The Danvers police released audio of the call. Here’s an edited transcript:

Woman in tears: "Hi, I just called. I’m still stuck at Connors Farms. I don’t see anybody. I’m really scared. It’s really dark and we’ve got a 3-week-old."

Police officer: "Your husband is with you?"

Woman: "Yes. But my baby..."

Police officer: "A police officer is on the way. Can you put your husband on the phone?"

Husband: "I see lights over there at the place, but we can’t get there, we’re smack right in the middle of the cornfield."

Woman: "I don’t know what made us do this. It was daytime when we came in. We thought if we came in someone would come in and find us... We can hear (the police officers) ... Oh, my goodness. The mosquitoes are eating us alive, and I never took my daughter out, this is the first time. Never again."

Woman: "This is embarrassing."

By the end of the seven-minute call, a K-9 unit had found the couple.

Kamille Combs, marketing director for the Utah-based company the Maize, which designed the Connors Farm maze, said the company’s average corn maze is 8 to 10 acres and it takes the average person 45 minutes to complete the maze.

She said the company usually breaks its mazes into three different phases "because some people want that ultimate challenge, and others are happy after 20 minutes."

She said she’d never heard of someone needing to be rescued by the police from a corn maze before.
 
Should have left them overnight, they probably would have worked it out the next day. All part of growing up and these parents sure haven't grown up yet. Next thing in this BS world they will ban all corn maze activity because of two numbnuts.
 
I'm fortunate - have been blessed with an unerring sense of direction. I can't explain it and neither can anyone else who knows me, but i can honestly say that I've never been lost in my life.

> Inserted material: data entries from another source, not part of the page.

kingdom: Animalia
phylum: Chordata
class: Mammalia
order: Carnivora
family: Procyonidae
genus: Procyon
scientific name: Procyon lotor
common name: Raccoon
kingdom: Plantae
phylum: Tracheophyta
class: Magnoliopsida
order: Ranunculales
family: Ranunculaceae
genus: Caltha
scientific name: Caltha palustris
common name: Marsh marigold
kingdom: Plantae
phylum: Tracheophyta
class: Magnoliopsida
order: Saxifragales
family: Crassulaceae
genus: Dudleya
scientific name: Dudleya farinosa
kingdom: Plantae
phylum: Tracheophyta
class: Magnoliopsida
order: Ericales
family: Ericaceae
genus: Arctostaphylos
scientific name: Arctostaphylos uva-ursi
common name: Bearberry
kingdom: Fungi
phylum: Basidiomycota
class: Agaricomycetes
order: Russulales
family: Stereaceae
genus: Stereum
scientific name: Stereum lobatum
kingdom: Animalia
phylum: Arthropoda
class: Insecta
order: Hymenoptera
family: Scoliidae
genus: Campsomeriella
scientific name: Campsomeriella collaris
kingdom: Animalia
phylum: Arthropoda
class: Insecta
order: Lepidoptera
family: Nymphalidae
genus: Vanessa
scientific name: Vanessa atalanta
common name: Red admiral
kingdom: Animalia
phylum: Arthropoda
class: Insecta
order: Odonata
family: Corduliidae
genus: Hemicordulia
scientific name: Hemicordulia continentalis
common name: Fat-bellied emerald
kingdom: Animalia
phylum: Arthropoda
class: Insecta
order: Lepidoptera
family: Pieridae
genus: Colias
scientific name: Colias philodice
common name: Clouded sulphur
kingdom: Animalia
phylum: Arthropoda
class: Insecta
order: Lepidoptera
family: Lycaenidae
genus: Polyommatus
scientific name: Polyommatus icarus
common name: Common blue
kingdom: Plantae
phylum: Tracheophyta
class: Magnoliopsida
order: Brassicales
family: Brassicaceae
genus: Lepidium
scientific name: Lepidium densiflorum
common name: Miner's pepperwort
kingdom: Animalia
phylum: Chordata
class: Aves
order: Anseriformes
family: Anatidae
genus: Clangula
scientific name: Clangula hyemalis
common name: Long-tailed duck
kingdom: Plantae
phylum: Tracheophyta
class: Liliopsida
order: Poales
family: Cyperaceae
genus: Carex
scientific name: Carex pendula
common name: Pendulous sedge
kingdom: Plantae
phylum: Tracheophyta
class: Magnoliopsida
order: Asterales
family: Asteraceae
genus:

Strangely, one of my sons, my eldest, has the same thing while the other could get lost in the garage. There's no rhyme or reason to it.
 
Don't joke about it - we sometimes call petrol/gas stations 'garages' too and I got lost in the forecourt of a garage, took the entrance out instead of the exit, and took off in the complete opposite direction to the rest of the RAT riders - who were rolling around the forecourt laughing. Farside had to quick jump on his bike and come chasing after me and get me facing in the right direction! :y11:
 
First off, these were city slickers. They have no concept of how corn is panted. I doubt if they even observed that corn is planted in rows and in which direction the rows are running when they entered the maze. Secondly, they probably do not enough about tracking to observe the most traveled paths in the maze. Obviously they panicked instead of using their brains.
I, too, am blessed with a very good sense of direction. I do most of my adventure riding and traveling in general without a compass or a GPS. I do have a map generally. Mae Lyne, on the other hand, had no sense of direction. She could get lost in a parking lot. I was able to tech her how to find her directions outdoors. She would tell me “I don’t need a sense of direction; that’s what I have you for.